Growing up in Oakland, Kamala had a stroller-eye view of the Civil Rights movement. Through the example of courageous leaders like Thurgood Marshall, Constance Baker Motley, and Charles Hamilton Houston, Kamala learned the kind of character it requires to stand up to the powerful, and resolved to spend her life advocating for those who could not defend themselves.
After earning an undergraduate degree from Howard University and a law degree from the University of California, Hastings, she began her career in the Alameda County District Attorney’s Office.
In 2003, Kamala became the District Attorney of the City and County of San Francisco. Among her achievements as District Attorney, Harris started a program that gives first-time drug offenders the chance to earn a high school diploma and find employment.
Having completed two terms as the District Attorney of San Francisco, Kamala was elected as the first African-American and first woman to serve as California’s Attorney General. In this role, she worked tirelessly to hold corporations accountable and protect the state’s most vulnerable people.
Over the course of her nearly two terms in office, Kamala won a $25-billion settlement for California homeowners hit by the foreclosure crisis, defended California’s landmark climate change law, protected the Affordable Care Act, helped win marriage equality for all Californians, and prosecuted transnational gangs that trafficked in guns, drugs, and human beings.

• _Extracted information_:
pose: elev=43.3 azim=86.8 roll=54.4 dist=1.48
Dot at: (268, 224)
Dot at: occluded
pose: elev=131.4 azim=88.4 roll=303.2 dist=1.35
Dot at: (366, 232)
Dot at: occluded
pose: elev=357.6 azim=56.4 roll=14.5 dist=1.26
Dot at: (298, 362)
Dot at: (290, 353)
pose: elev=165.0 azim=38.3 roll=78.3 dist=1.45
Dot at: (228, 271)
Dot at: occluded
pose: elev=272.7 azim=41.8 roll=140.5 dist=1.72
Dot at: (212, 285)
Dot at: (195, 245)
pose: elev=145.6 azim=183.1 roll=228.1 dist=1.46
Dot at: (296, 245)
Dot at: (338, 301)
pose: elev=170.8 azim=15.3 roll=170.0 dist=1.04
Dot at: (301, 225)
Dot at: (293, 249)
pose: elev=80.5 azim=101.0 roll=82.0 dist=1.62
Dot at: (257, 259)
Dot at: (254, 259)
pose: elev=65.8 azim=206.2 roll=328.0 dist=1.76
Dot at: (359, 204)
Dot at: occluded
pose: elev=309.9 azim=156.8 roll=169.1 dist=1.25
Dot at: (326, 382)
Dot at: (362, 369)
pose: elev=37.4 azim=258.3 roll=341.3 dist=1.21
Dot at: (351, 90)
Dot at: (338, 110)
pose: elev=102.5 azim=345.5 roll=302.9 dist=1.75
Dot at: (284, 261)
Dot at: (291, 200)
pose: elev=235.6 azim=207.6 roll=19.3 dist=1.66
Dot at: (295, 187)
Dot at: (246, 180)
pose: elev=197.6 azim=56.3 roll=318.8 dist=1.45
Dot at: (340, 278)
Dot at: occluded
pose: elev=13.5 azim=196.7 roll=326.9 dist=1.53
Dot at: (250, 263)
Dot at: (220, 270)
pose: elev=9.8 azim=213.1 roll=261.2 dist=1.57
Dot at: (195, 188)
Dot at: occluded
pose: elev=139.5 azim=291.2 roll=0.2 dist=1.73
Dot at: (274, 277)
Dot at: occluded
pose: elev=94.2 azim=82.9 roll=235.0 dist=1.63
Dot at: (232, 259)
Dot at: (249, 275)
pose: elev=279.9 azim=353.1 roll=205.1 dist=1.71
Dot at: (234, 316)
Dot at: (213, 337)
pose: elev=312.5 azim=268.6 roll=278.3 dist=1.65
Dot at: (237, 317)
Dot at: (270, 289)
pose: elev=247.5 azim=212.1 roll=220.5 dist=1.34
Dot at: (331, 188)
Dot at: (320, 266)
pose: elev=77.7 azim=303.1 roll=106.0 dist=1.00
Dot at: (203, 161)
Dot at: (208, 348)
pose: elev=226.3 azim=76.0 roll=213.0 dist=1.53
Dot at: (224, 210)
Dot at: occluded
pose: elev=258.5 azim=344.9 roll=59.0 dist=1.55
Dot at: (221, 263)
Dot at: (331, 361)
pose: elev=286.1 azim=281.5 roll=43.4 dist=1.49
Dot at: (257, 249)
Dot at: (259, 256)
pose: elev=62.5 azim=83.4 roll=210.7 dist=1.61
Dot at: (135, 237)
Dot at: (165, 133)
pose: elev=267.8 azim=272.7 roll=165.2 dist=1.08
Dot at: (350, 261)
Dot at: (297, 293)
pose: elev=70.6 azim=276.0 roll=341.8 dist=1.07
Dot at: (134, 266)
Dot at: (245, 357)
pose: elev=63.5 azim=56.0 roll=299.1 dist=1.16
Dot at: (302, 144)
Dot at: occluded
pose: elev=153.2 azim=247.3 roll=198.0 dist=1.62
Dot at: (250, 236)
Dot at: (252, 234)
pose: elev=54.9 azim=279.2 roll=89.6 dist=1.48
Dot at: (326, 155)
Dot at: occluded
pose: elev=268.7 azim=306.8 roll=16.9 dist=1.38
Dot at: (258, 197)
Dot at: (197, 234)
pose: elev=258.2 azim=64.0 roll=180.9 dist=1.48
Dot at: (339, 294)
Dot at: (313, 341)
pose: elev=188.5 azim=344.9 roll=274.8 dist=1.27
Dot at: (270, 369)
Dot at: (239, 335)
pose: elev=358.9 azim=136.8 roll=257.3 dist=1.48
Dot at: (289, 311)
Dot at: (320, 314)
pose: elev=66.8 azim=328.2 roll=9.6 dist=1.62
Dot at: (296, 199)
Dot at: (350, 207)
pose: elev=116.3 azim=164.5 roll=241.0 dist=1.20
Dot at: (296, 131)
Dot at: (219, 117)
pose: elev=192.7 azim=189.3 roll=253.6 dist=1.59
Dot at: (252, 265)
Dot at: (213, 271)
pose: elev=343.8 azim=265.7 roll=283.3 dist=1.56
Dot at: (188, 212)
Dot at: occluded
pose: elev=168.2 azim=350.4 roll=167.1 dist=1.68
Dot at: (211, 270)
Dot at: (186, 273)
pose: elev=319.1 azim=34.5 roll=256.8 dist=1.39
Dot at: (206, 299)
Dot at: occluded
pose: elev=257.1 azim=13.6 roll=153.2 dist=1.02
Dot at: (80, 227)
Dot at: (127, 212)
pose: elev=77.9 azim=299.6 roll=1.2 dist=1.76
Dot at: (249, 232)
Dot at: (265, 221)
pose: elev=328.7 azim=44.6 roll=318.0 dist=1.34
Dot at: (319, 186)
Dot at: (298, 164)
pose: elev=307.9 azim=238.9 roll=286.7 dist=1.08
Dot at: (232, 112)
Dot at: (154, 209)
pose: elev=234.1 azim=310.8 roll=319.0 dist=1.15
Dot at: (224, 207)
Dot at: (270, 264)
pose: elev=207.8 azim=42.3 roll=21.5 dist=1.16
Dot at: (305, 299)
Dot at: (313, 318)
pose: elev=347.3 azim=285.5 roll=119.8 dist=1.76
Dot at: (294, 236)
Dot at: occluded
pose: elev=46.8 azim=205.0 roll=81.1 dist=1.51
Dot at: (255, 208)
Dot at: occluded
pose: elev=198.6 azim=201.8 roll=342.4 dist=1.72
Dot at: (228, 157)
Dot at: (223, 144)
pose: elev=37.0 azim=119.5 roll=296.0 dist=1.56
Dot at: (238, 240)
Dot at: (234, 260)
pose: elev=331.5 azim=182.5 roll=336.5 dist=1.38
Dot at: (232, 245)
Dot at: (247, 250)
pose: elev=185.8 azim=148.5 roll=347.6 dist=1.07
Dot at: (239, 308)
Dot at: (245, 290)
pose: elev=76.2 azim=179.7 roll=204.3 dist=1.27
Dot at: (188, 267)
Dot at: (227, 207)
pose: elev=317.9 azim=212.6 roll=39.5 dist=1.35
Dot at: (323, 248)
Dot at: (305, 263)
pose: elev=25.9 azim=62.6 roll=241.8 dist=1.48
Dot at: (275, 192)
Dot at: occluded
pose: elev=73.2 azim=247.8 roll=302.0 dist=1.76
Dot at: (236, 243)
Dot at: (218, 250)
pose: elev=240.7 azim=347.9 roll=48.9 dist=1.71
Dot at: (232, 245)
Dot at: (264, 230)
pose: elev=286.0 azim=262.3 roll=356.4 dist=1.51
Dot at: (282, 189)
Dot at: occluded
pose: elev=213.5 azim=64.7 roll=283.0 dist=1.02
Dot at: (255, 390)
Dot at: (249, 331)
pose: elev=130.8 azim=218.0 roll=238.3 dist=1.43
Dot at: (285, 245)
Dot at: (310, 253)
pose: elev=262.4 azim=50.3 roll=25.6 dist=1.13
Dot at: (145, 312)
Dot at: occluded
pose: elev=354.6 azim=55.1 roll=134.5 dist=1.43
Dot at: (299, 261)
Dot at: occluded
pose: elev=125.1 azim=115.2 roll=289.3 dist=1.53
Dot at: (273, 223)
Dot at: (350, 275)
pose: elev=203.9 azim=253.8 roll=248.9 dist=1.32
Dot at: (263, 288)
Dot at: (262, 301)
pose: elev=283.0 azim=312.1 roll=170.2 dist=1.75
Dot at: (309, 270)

• _What is asked_:
Reproduce the biographical passage on Kamala Harris from above word for word, in full, with its original paragraph breaks.

• _Solution for this exercise_:
Growing up in Oakland, Kamala had a stroller-eye view of the Civil Rights movement. Through the example of courageous leaders like Thurgood Marshall, Constance Baker Motley, and Charles Hamilton Houston, Kamala learned the kind of character it requires to stand up to the powerful, and resolved to spend her life advocating for those who could not defend themselves.
After earning an undergraduate degree from Howard University and a law degree from the University of California, Hastings, she began her career in the Alameda County District Attorney’s Office.
In 2003, Kamala became the District Attorney of the City and County of San Francisco. Among her achievements as District Attorney, Harris started a program that gives first-time drug offenders the chance to earn a high school diploma and find employment.
Having completed two terms as the District Attorney of San Francisco, Kamala was elected as the first African-American and first woman to serve as California’s Attorney General. In this role, she worked tirelessly to hold corporations accountable and protect the state’s most vulnerable people.
Over the course of her nearly two terms in office, Kamala won a $25-billion settlement for California homeowners hit by the foreclosure crisis, defended California’s landmark climate change law, protected the Affordable Care Act, helped win marriage equality for all Californians, and prosecuted transnational gangs that trafficked in guns, drugs, and human beings.